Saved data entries

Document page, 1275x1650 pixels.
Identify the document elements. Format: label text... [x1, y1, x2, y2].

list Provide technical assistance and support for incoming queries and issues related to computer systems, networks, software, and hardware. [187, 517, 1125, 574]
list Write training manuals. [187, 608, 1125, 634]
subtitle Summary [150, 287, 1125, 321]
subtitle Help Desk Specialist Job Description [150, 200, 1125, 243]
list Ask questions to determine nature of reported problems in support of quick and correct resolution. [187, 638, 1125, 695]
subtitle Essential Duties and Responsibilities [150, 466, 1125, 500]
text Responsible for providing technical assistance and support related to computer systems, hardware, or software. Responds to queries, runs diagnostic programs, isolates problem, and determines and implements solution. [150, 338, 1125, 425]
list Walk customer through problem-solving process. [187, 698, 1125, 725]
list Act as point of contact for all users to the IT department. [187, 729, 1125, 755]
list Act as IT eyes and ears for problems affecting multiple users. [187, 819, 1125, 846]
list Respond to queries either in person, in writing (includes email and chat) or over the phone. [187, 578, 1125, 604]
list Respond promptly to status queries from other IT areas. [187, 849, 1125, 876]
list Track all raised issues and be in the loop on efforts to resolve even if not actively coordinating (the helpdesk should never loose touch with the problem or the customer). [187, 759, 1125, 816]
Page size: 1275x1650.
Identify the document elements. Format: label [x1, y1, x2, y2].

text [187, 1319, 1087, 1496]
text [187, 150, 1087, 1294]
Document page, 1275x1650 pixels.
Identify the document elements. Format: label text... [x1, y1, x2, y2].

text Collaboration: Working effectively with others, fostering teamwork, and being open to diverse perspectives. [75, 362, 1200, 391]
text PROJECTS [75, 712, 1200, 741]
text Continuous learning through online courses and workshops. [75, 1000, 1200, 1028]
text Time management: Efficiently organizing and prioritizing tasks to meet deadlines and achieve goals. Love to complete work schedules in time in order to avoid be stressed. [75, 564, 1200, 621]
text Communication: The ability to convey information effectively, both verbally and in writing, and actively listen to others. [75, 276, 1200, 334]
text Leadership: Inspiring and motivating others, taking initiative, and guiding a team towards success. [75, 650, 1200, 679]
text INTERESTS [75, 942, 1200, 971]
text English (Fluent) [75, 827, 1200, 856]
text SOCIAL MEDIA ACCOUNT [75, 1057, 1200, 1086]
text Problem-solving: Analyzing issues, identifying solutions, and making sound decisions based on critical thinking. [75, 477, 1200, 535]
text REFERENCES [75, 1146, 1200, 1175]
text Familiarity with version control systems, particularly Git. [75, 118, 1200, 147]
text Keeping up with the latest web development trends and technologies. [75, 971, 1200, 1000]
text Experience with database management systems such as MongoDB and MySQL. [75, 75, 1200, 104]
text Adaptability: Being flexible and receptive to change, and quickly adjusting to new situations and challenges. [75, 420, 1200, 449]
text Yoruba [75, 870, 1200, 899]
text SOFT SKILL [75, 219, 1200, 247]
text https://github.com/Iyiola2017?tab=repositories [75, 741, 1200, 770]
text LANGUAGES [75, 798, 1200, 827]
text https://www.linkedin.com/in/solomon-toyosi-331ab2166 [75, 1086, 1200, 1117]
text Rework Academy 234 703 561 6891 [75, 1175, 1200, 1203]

• WHAT YOU ARE ASKED TO DO:
For this exercise, return every line from the data that holds the string "https".

• WRITTEN REPLY:
text https://github.com/Iyiola2017?tab=repositories [75, 741, 1200, 770]
text https://www.linkedin.com/in/solomon-toyosi-331ab2166 [75, 1086, 1200, 1117]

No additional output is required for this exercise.